- TASK GOAL: Please recast lines as a Markdown table with the columns Row and Line, leaving out blank lines: begin at the line that contains "In the afternoon, we" and stop after the line that contains "schwimmen. Aufgrund der".

Collected data

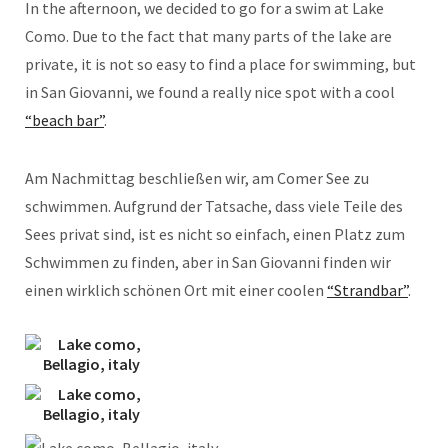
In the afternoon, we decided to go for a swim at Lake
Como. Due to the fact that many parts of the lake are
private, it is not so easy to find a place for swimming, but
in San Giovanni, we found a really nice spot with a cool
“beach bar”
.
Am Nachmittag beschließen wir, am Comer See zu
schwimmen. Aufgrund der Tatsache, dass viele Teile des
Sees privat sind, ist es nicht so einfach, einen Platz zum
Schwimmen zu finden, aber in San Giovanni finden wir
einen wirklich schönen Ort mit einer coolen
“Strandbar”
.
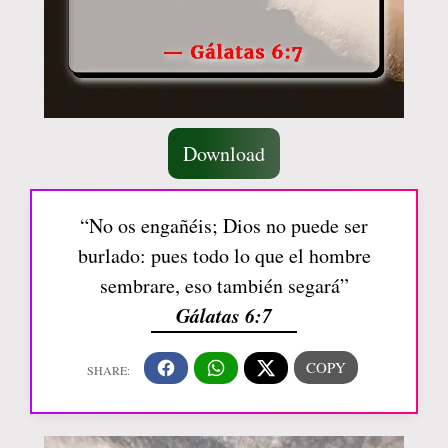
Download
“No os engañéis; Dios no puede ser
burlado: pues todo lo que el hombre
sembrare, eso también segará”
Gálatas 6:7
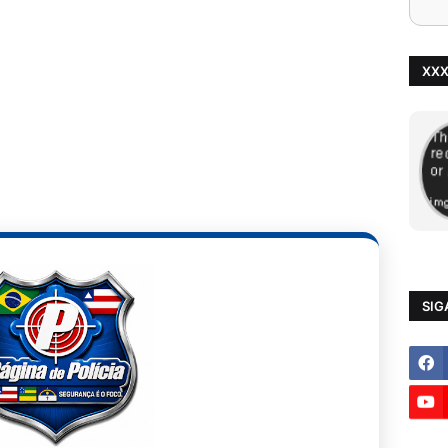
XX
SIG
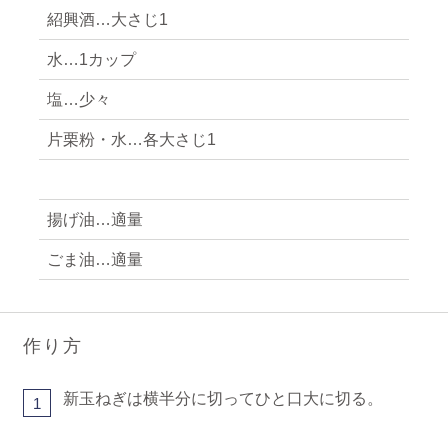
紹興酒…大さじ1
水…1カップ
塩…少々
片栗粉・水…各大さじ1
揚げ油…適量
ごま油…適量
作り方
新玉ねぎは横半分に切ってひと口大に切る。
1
==
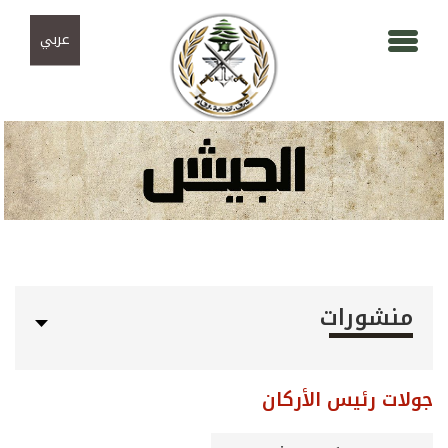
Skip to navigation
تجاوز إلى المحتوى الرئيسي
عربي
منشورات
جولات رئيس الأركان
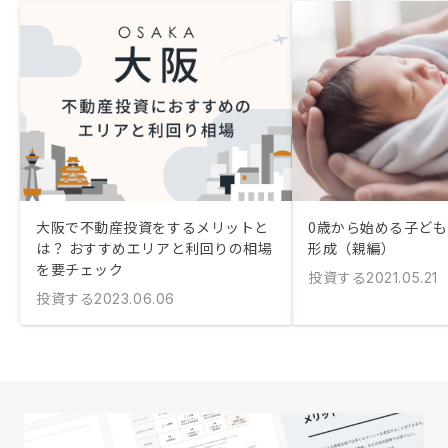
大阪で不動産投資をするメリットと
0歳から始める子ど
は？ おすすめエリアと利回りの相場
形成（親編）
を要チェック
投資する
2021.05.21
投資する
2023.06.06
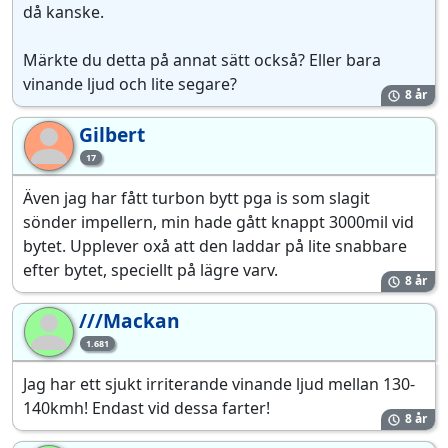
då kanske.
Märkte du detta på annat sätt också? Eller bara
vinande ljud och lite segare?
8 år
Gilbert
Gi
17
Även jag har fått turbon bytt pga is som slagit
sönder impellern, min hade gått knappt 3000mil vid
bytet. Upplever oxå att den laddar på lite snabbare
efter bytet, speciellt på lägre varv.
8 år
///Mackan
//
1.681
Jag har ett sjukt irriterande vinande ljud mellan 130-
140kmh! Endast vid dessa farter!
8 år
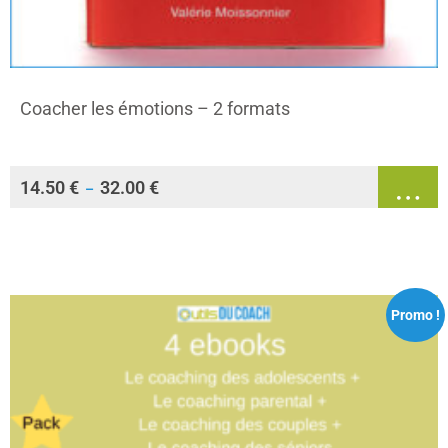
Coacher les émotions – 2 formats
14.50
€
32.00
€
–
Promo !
--
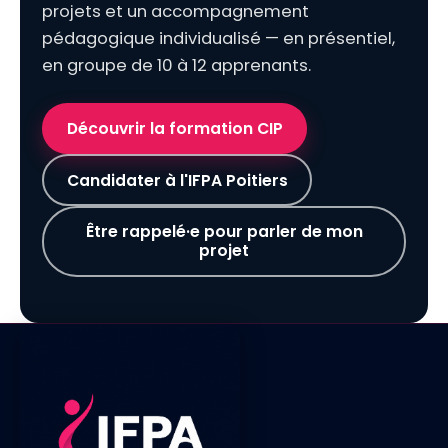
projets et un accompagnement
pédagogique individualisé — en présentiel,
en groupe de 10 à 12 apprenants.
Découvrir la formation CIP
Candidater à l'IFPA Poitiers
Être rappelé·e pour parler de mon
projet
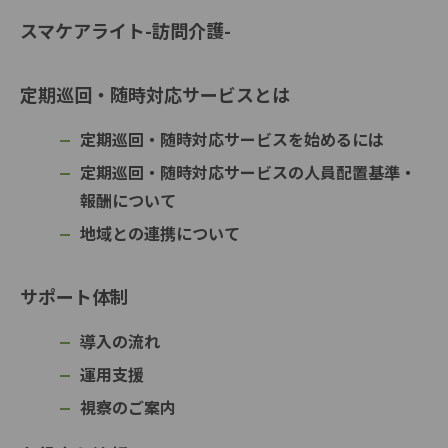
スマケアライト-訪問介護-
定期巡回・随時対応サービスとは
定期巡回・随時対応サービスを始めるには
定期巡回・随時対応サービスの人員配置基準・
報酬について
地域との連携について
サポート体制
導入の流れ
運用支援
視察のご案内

- ANSWER TO THE PROBLEM:
| Row | Line |
|---|---|
| 1 | In the afternoon, we decided to go for a swim at Lake |
| 2 | Como. Due to the fact that many parts of the lake are |
| 3 | private, it is not so easy to find a place for swimming, but |
| 4 | in San Giovanni, we found a really nice spot with a cool |
| 5 | “beach bar” |
| 6 | . |
| 7 | Am Nachmittag beschließen wir, am Comer See zu |
| 8 | schwimmen. Aufgrund der Tatsache, dass viele Teile des |